A knowledge gap exists between investors who deploy social trading for their investments and those that rely on more traditional methods, a recent study commissioned by the German Federal Financial Supervisory Authority (BaFin) has found. The study suggested that traditional investors outpace social traders in terms of financial knowledge and literacy.
Traditional vs. Social Traders – Who Is Smarter?
According to BaFin, the study is based on a survey of 1,037 investors who have invested their money into investment funds, stocks, bonds and other securities in the past two years. The survey was conducted in January by a market research institute.
In specific details, the research found that German retail investors are not big on social or copy trading. Only 16% of investors in the study said they have copied other traders’ strategies to invest in risky financial products, such as digital assets and contracts for difference (CFDs).
To measure the level of financial intelligence, BaFin’s representatives asked the respondents 12 questions. They found that traditional investors answered an average of 7.8 questions correctly, compared to an average of 5.9 among investors who use social trading platforms.
Furthermore, the representatives found that while 64% of the respondents who shun social trading were aware that buying bitcoin (BTC) differs from purchasing traditional currencies, such as the euro and dollar, less than half (46%) of social trading users recognized this distinction.
Additionally, while only 46% of social trading participants understood that diversifying investments across various assets reduces risk, a greater majority (77%) of non-social trading respondents were aware of this principle.
Who Is More Likely to Embrace Risky Products?

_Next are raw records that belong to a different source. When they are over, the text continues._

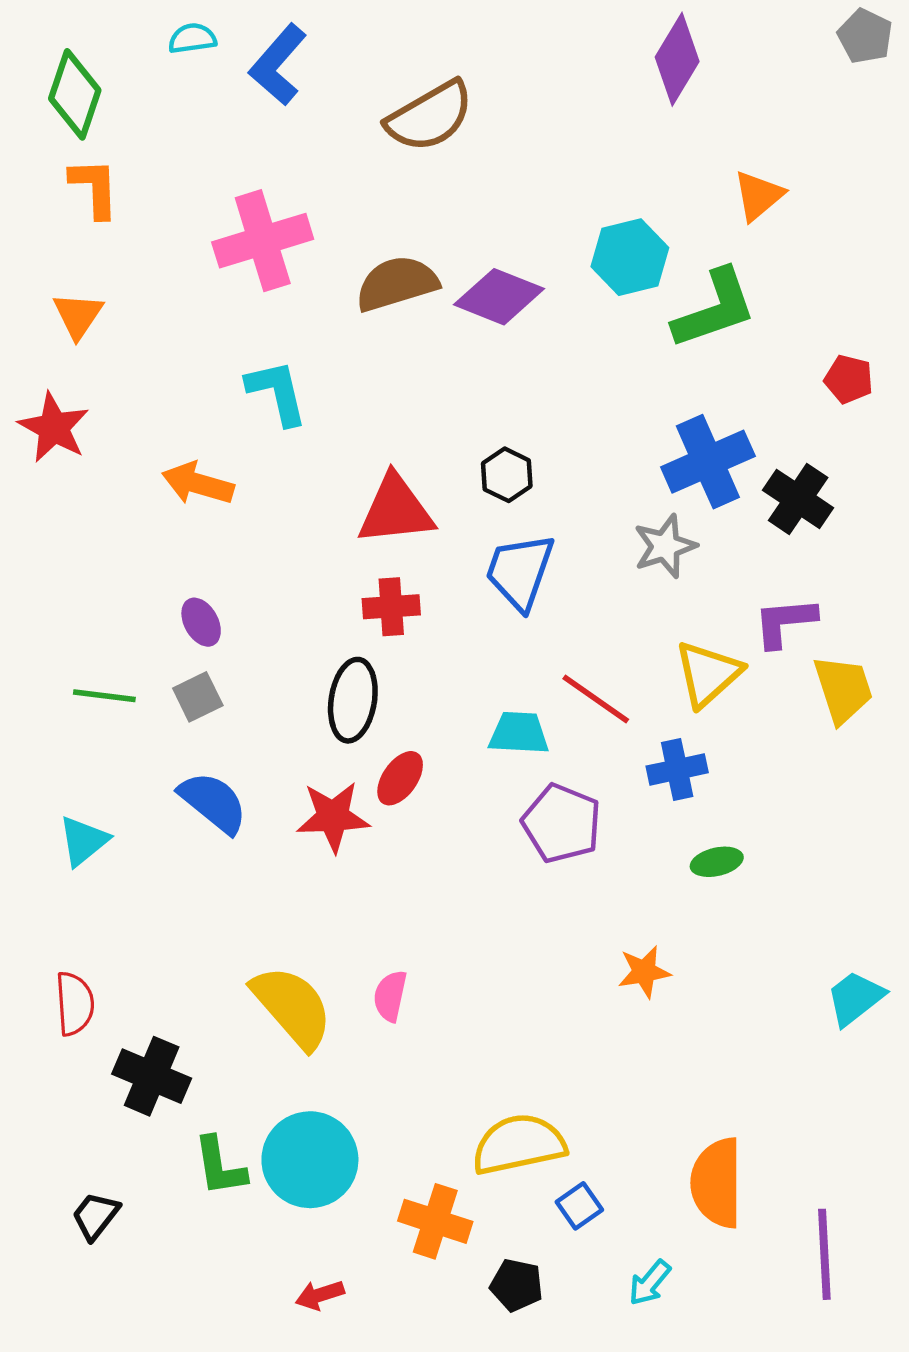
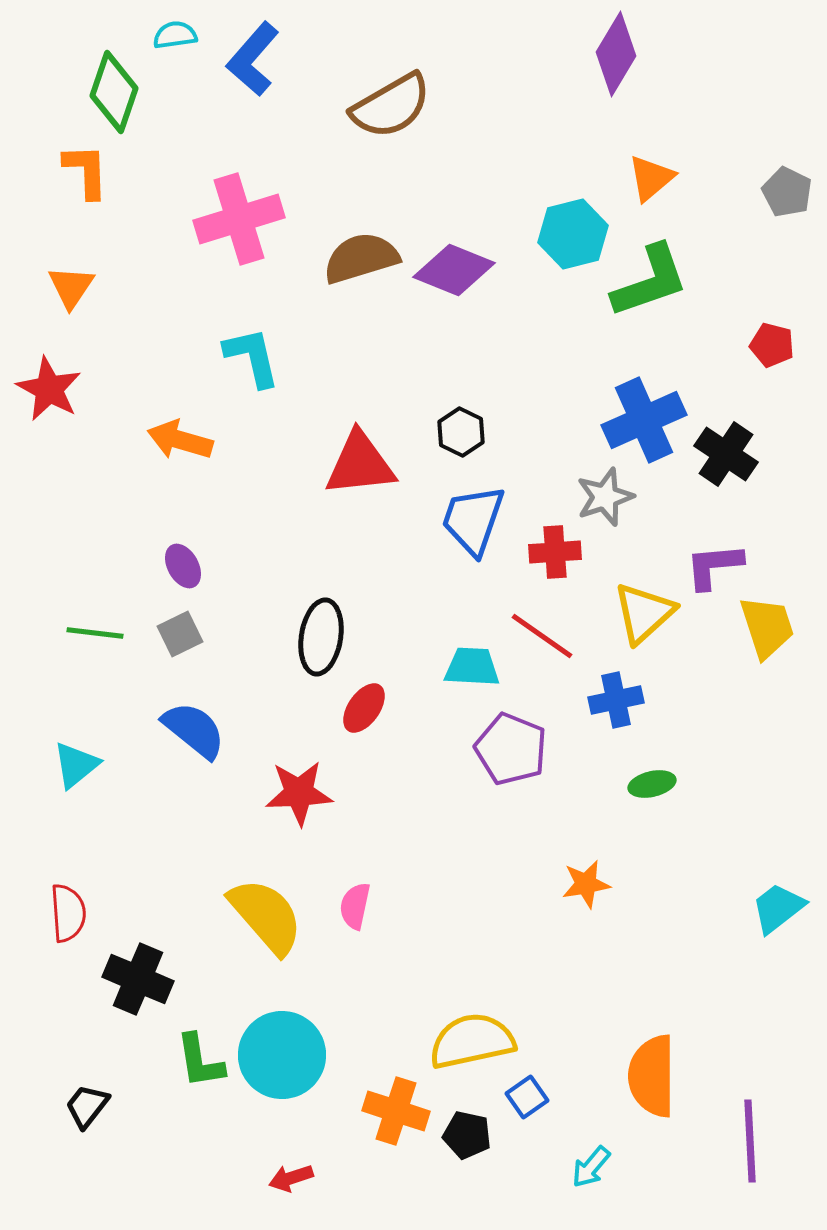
gray pentagon: (865, 36) -> (787, 192), moved
green diamond: (75, 94) -> (114, 92), moved
orange triangle: (758, 196) -> (651, 178), moved
red cross: (391, 607) -> (555, 552), moved
red star: (333, 817) -> (299, 793), moved
black pentagon: (517, 1285) -> (467, 1135), moved

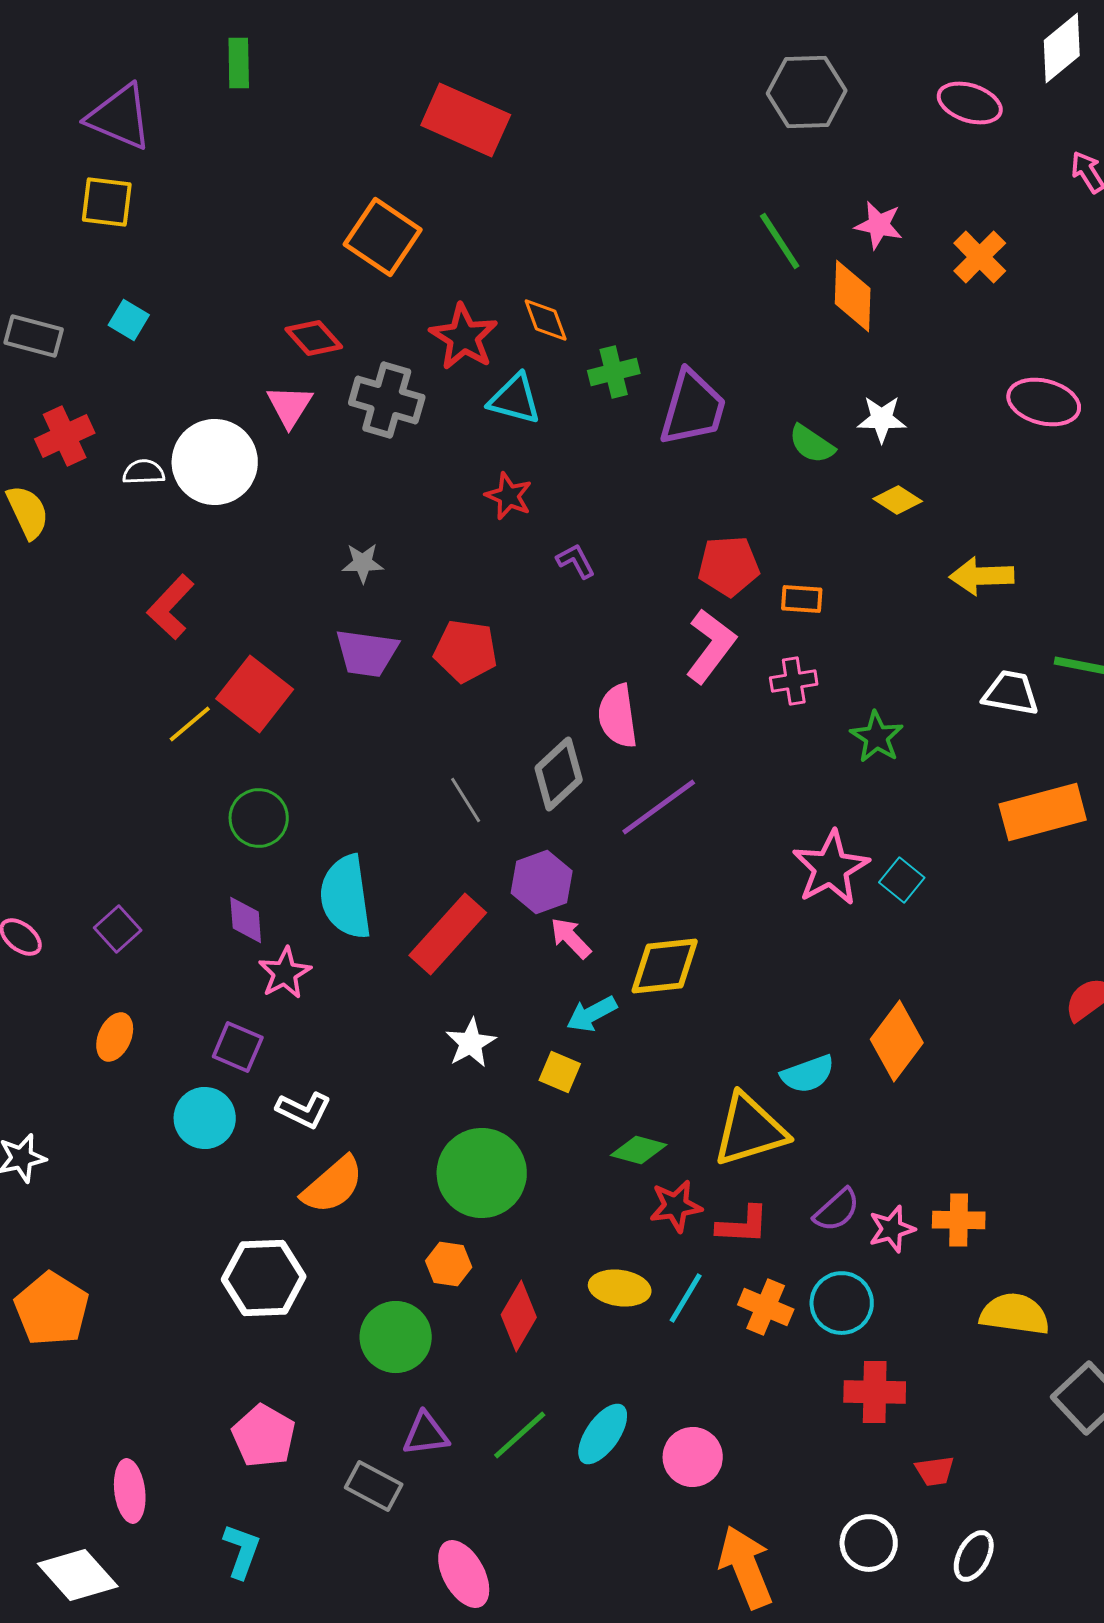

Meanwhile, BaFin’s study found that despite being less knowledgeable, German social traders are more likely to invest in risky financial products such as cryptocurrencies and leverage products like CFDs compared to traditional investors. Specifically, the research found that 60% of social traders in the study embraced these kinds of products compared to only a fifth or 22% among conventional investors.
Moreover, the survey underscored a stronger penchant for copy trading among younger participants compared to older ones. BaFin's data reveals that 30% of those aged between 18-39 have been engaged in social trading in the last two years. In comparison, less than 20% of individuals aged between 40-59 participated in the practice, and the rate plunged to a mere 4% for those aged 60 and up.
Social trading as an investment concept emerged over a decade ago. However, while the practice quickly gained popularity among many retail traders, Finance Magnates’ data shows that the method has failed to return significant volumes to brokerages. Nevertheless, companies in the traditional and emergent digital assets industry have continued to invest in the practice.